HHDS is a C++23 library for compact tree and graph data structures intended for EDA and compiler workloads. The focus is on memory efficiency, stable identity, and a clean hierarchy model that can support translation between tree and graph representations.

The public surface is organized around a declaration-centric model: named declarations own optional implementation bodies, on both the tree and graph sides.

• docs/storage_internals.md — in-memory layout and how storage grows as elements are added.
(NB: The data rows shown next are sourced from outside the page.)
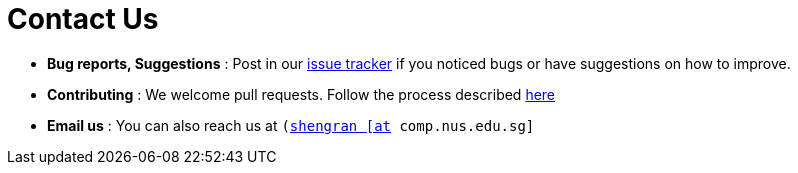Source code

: = Contact Us
:stylesDir: stylesheets

* *Bug reports, Suggestions* : Post in our https://github.com/CS2103AUG2017-W09-B3/main/issues[issue tracker] if you noticed bugs or have suggestions on how to improve.
* *Contributing* : We welcome pull requests. Follow the process described https://github.com/oss-generic/process[here]
* *Email us* : You can also reach us at `(mailto:shengran@comp.nus.edu.sg)[shengran [at] comp.nus.edu.sg]`
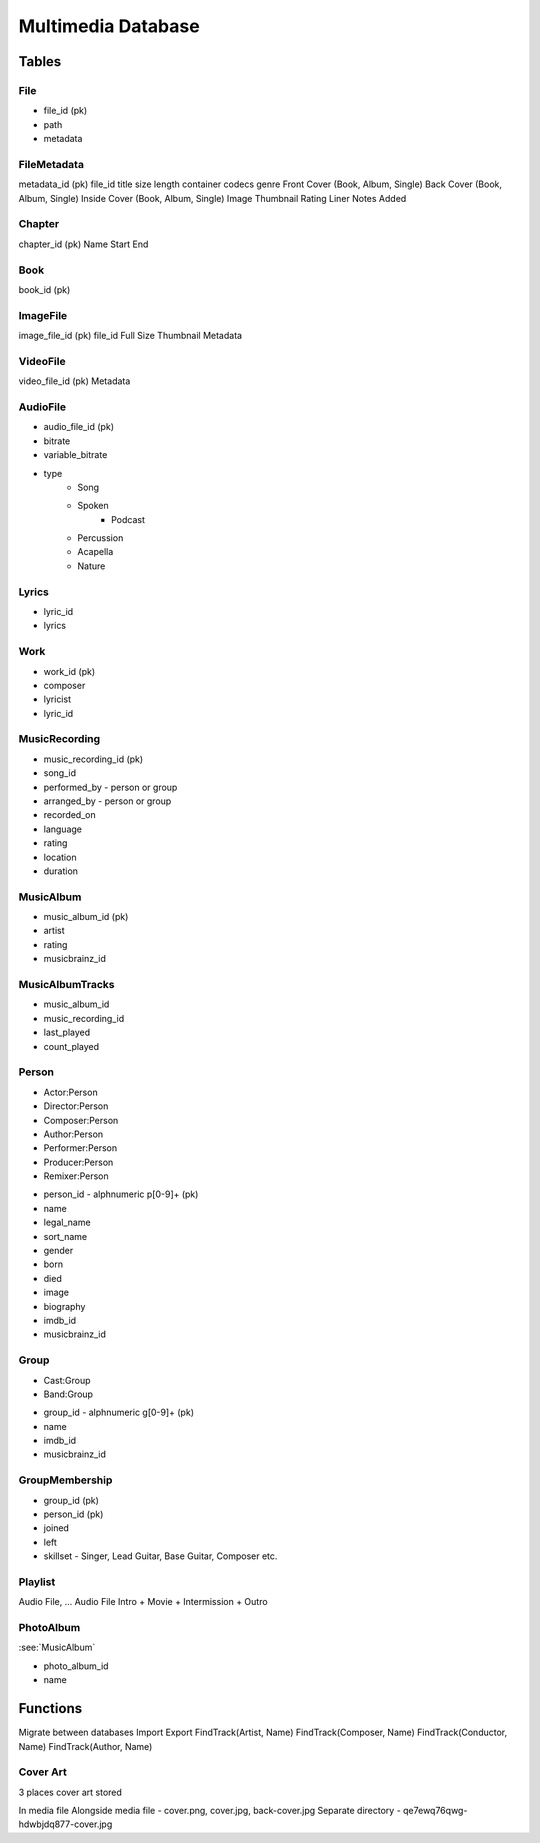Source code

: ===================
Multimedia Database
===================

Tables
======


File
----

- file_id (pk)
- path
- metadata


FileMetadata
------------

metadata_id (pk)
file_id
title
size
length
container
codecs
genre
Front Cover (Book, Album, Single)
Back Cover (Book, Album, Single)
Inside Cover (Book, Album, Single)
Image
Thumbnail
Rating
Liner Notes
Added


Chapter
-------
chapter_id (pk)
Name
Start
End

Book
----
book_id (pk)


ImageFile
---------

image_file_id (pk)
file_id
Full Size
Thumbnail
Metadata


VideoFile
---------

video_file_id (pk)
Metadata


AudioFile
---------

- audio_file_id (pk)
- bitrate
- variable_bitrate
- type
    - Song
    - Spoken
        - Podcast
    - Percussion
    - Acapella
    - Nature

    
Lyrics
------

- lyric_id
- lyrics

    
Work
----

- work_id (pk)
- composer
- lyricist
- lyric_id


MusicRecording
--------------

- music_recording_id (pk)
- song_id
- performed_by - person or group
- arranged_by - person or group
- recorded_on
- language
- rating
- location
- duration


MusicAlbum
----------

- music_album_id (pk)
- artist
- rating

- musicbrainz_id


MusicAlbumTracks
----------------

- music_album_id
- music_recording_id
- last_played
- count_played


Person
------

* Actor:Person
* Director:Person
* Composer:Person
* Author:Person
* Performer:Person
* Producer:Person
* Remixer:Person

- person_id - alphnumeric p[0-9]+ (pk)
- name
- legal_name
- sort_name
- gender
- born
- died
- image
- biography

- imdb_id
- musicbrainz_id


Group
-----

* Cast:Group
* Band:Group

- group_id - alphnumeric g[0-9]+ (pk)
- name

- imdb_id
- musicbrainz_id


GroupMembership
---------------

- group_id (pk)
- person_id (pk)
- joined
- left
- skillset - Singer, Lead Guitar, Base Guitar, Composer etc.


Playlist
--------

Audio File, ... Audio File
Intro + Movie + Intermission + Outro


PhotoAlbum
----------

:see:`MusicAlbum`

- photo_album_id
- name


Functions
=========

Migrate between databases
Import
Export
FindTrack(Artist, Name)
FindTrack(Composer, Name)
FindTrack(Conductor, Name)
FindTrack(Author, Name)

Cover Art
---------

3 places cover art stored

In media file
Alongside media file - cover.png, cover.jpg, back-cover.jpg
Separate directory - qe7ewq76qwg-hdwbjdq877-cover.jpg




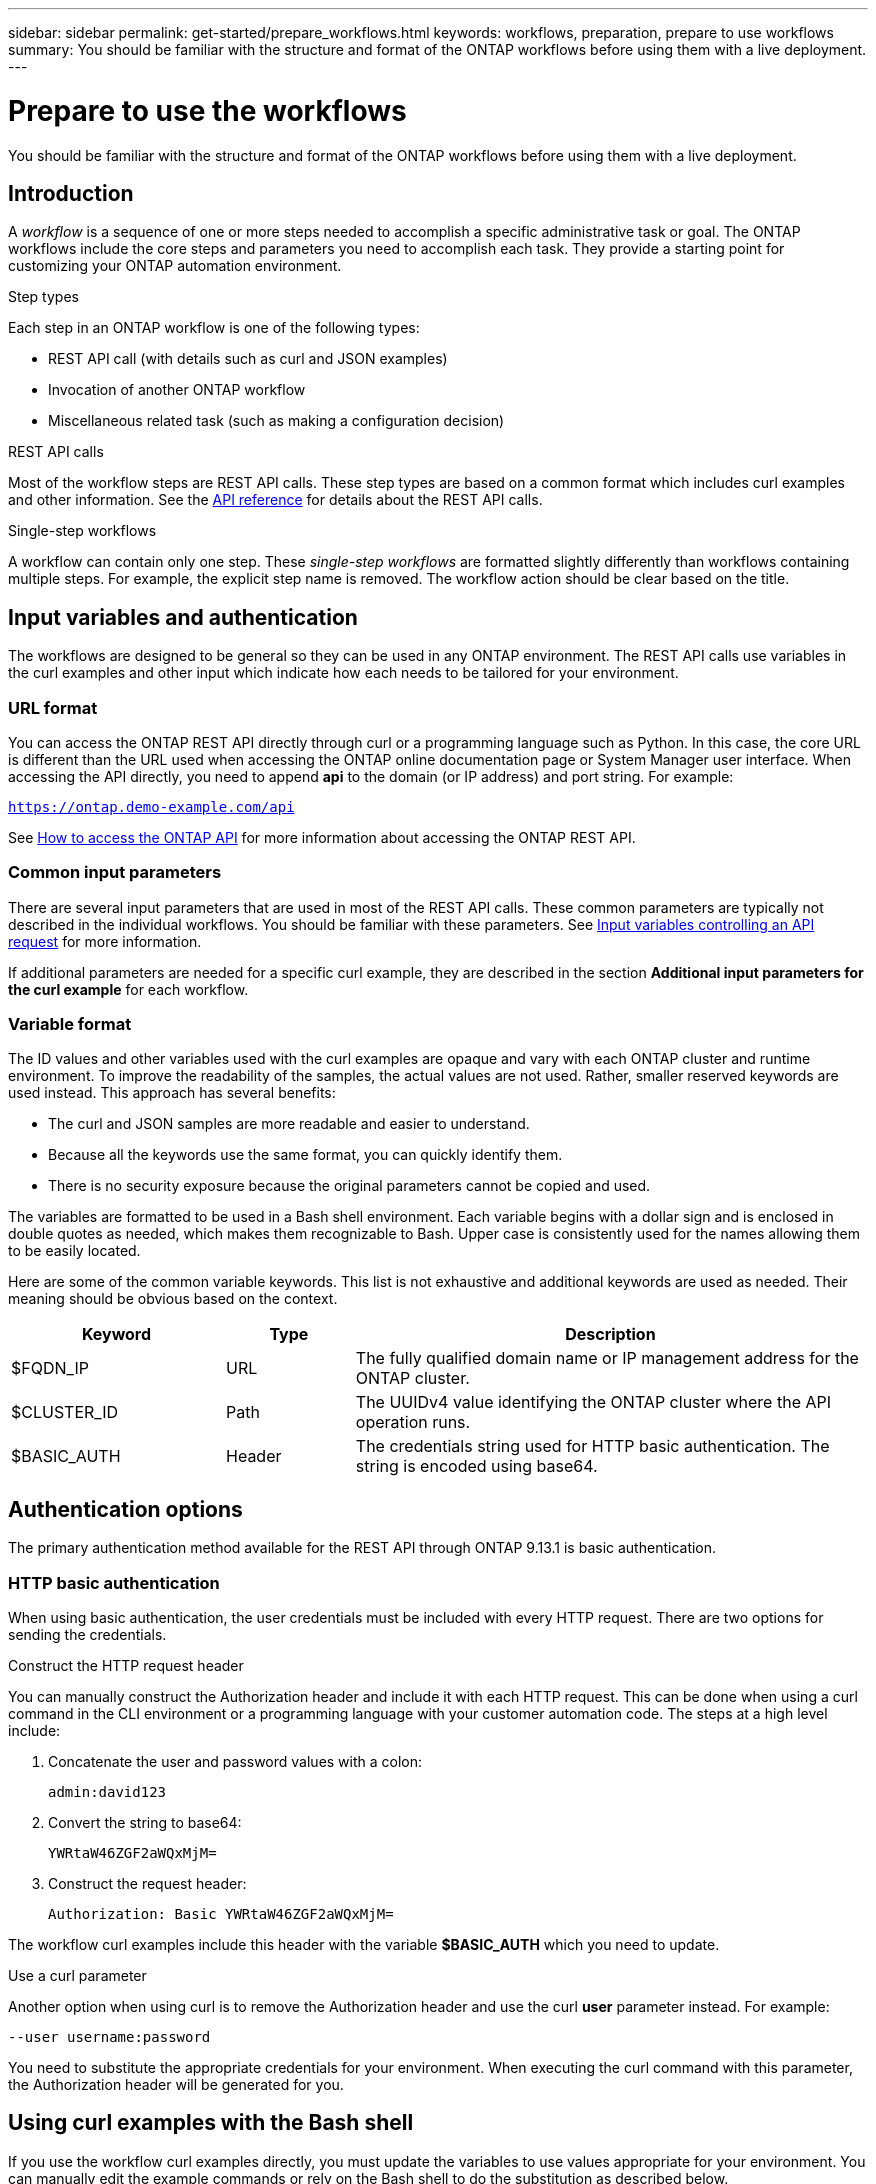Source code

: ---
sidebar: sidebar
permalink: get-started/prepare_workflows.html
keywords: workflows, preparation, prepare to use workflows
summary: You should be familiar with the structure and format of the ONTAP workflows before using them with a live deployment.
---

= Prepare to use the workflows
:hardbreaks:
:nofooter:
:icons: font
:linkattrs:
:imagesdir: ./media/

[.lead]
You should be familiar with the structure and format of the ONTAP workflows before using them with a live deployment.

== Introduction

A _workflow_ is a sequence of one or more steps needed to accomplish a specific administrative task or goal. The ONTAP workflows include the core steps and parameters you need to accomplish each task. They provide a starting point for customizing your ONTAP automation environment.

.Step types

Each step in an ONTAP workflow is one of the following types:

* REST API call (with details such as curl and JSON examples)
* Invocation of another ONTAP workflow
* Miscellaneous related task (such as making a configuration decision)

.REST API calls

Most of the workflow steps are REST API calls. These step types are based on a common format which includes curl examples and other information. See the link:../reference/api_reference.html[API reference] for details about the REST API calls.

.Single-step workflows

A workflow can contain only one step. These _single-step workflows_ are formatted slightly differently than workflows containing multiple steps. For example, the explicit step name is removed. The workflow action should be clear based on the title.

== Input variables and authentication

The workflows are designed to be general so they can be used in any ONTAP environment. The REST API calls use variables in the curl examples and other input which indicate how each needs to be tailored for your environment.

=== URL format

You can access the ONTAP REST API directly through curl or a programming language such as Python. In this case, the core URL is different than the URL used when accessing the ONTAP online documentation page or System Manager user interface. When accessing the API directly, you need to append *api* to the domain (or IP address) and port string. For example:

`https://ontap.demo-example.com/api`

See link:../rest/access_rest_api.html[How to access the ONTAP API] for more information about accessing the ONTAP REST API.

=== Common input parameters

There are several input parameters that are used in most of the REST API calls. These common parameters are typically not described in the individual workflows. You should be familiar with these parameters. See link:../rest/input_variables.html[Input variables controlling an API request] for more information.

If additional parameters are needed for a specific curl example, they are described in the section *Additional input parameters for the curl example* for each workflow.

=== Variable format

The ID values and other variables used with the curl examples are opaque and vary with each ONTAP cluster and runtime environment. To improve the readability of the samples, the actual values are not used. Rather, smaller reserved keywords are used instead. This approach has several benefits:

* The curl and JSON samples are more readable and easier to understand.
* Because all the keywords use the same format, you can quickly identify them.
* There is no security exposure because the original parameters cannot be copied and used.

The variables are formatted to be used in a Bash shell environment. Each variable begins with a dollar sign and is enclosed in double quotes as needed, which makes them recognizable to Bash. Upper case is consistently used for the names allowing them to be easily located.

Here are some of the common variable keywords. This list is not exhaustive and additional keywords are used as needed. Their meaning should be obvious based on the context.

[cols="25,15,60"*,options="header"]
|===
|Keyword
|Type
|Description
|$FQDN_IP
|URL
|The fully qualified domain name or IP management address for the ONTAP cluster.
|$CLUSTER_ID
|Path
|The UUIDv4 value identifying the ONTAP cluster where the API operation runs.
|$BASIC_AUTH
|Header
|The credentials string used for HTTP basic authentication. The string is encoded using base64.
|===

== Authentication options

The primary authentication method available for the REST API through ONTAP 9.13.1 is basic authentication.

=== HTTP basic authentication

When using basic authentication, the user credentials must be included with every HTTP request. There are two options for sending the credentials.

.Construct the HTTP request header

You can manually construct the Authorization header and include it with each HTTP request. This can be done when using a curl command in the CLI environment or a programming language with your customer automation code. The steps at a high level include:

. Concatenate the user and password values with a colon:
+
`admin:david123`

. Convert the string to base64:
+
`YWRtaW46ZGF2aWQxMjM=`

. Construct the request header:
+
`Authorization: Basic YWRtaW46ZGF2aWQxMjM=`

The workflow curl examples include this header with the variable *$BASIC_AUTH* which you need to update.

.Use a curl parameter

Another option when using curl is to remove the Authorization header and use the curl *user* parameter instead. For example:

`--user username:password`

You need to substitute the appropriate credentials for your environment. When executing the curl command with this parameter, the Authorization header will be generated for you.

== Using curl examples with the Bash shell

If you use the workflow curl examples directly, you must update the variables to use values appropriate for your environment. You can manually edit the example commands or rely on the Bash shell to do the substitution as described below.

.Steps

. Open the Bash shell provided with Linux or similar operating system.
. Set the variable values used in the curl command. For example:
+
`CLUSTER_ID=ce559b75-4145-11ee-b51a-005056aee9fb`
. Copy the curl example from the workflow page and paste it into shell terminal.
. Press *ENTER* which will do the following:
.. Substitute the variable values you set
.. Execute the curl command

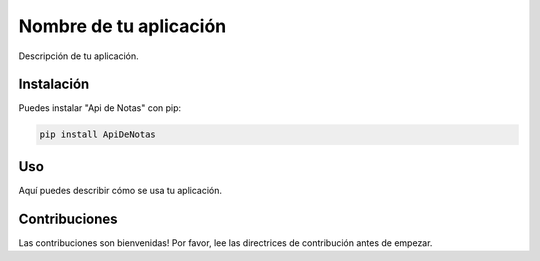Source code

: =====================
Nombre de tu aplicación
=====================

Descripción de tu aplicación.

Instalación
============

Puedes instalar "Api de Notas" con pip:

.. code-block:: bash

    pip install ApiDeNotas

Uso
====

Aquí puedes describir cómo se usa tu aplicación.

Contribuciones
==============

Las contribuciones son bienvenidas! Por favor, lee las directrices de contribución antes de empezar.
• Clean standalone library first.
• Stable tombstone-style internal IDs.
• Required immutable names for user-facing objects.
• Structural containers with external metadata.
• Similar Forest / GraphLibrary APIs where it is natural.
• Lazy loading for large graph/tree bodies.
• Assertions for invalid usage instead of exceptions.

• Forest owns named tree declarations and tree bodies.
• TreeIO is the declaration object.
• Tree is the optional implementation body attached to a TreeIO.
• Trees stay generic and structural. There is no built-in input/output model on the tree side.
• Tree bodies can be empty.

• GraphLibrary owns named graph declarations and graph bodies.
• GraphIO is the declaration object.
• Graph is the optional implementation body attached to a GraphIO.
• GraphIO owns ordered input/output declarations.
• Graph owns only the implementation body, not the declaration interface.
• Graph bodies can be empty.

HHDS is intended to stay structural. User metadata lives in attribute maps stored per-graph/tree, accessed through Node/Pin rich wrappers:

node.attr(hhds::attrs::name).set("adder");
node.attr(livehd::attrs::bits).set(32);

Downstream projects add new attributes by declaring tag structs in their own namespace — no HHDS edits needed.

• Mutable graph with node and pin deletion.
• Ordered pins matter.
• Tombstone deletion: IDs are never reused.
• Small-edge optimization with overflow handling for high-degree cases.
• Inline Type field for structure-relevant semantics.
• Parallel read-only access is expected; mutations are single-threaded.

• Optimized for AST-like traversal and mutation patterns.
• Chunked storage with 8-node blocks.
• Efficient sibling traversal.
• Tombstone deletion: IDs are never reused.
• Subtree references through Forest.
• Three natural traversal modes: pre-order, post-order, and sibling-order.
• Inline Type field for structure-relevant semantics.

The public model is declaration-first:

auto glib = std::make_shared<hhds::GraphLibrary>();
auto gio  = glib->create_io("alu");
auto g    = gio->create_graph();

auto forest = std::make_shared<hhds::Forest>();
auto tio    = forest->create_io("parser");
auto t      = tio->create_tree();

Key behaviors:

• Names are required and immutable.
• Tree / Graph bodies are created only through TreeIO / GraphIO.
• Deleting a body (delete_tree / delete_graph) clears only the implementation.
• Deleting a declaration (delete_treeio / delete_graphio) removes declaration plus body, while tombstone identity stays internal.
• Normal find_* APIs ignore tombstones and return nullptr.
• GraphIO owns graph IO declarations and is the only public API for graph IO mutation.

bazel build //hhds:all
bazel build //hhds:core
bazel build //hhds:graph

bazel test //hhds:all

bazel run //hhds:deep_tree_correctness
bazel run //hhds:wide_tree_correctness
bazel run //hhds:chip_typical_correctness
bazel run //hhds:chip_typical_long_correctness
bazel run //hhds:forest_correctness

bazel test //hhds:graph_test

• Declarations and bodies persist separately. Declarations are written as text (forest.txt / library.txt); bodies are written as binary (body.bin, plus overflow_<idx>.bin for graph overflow sets) with a magic / version / endian header.
• The text declaration format is meant for debugging and manual intervention; it is not a stable long-term format.
• Planned (not yet implemented): automatic unload/reload of large bodies based on shared_ptr lifetime.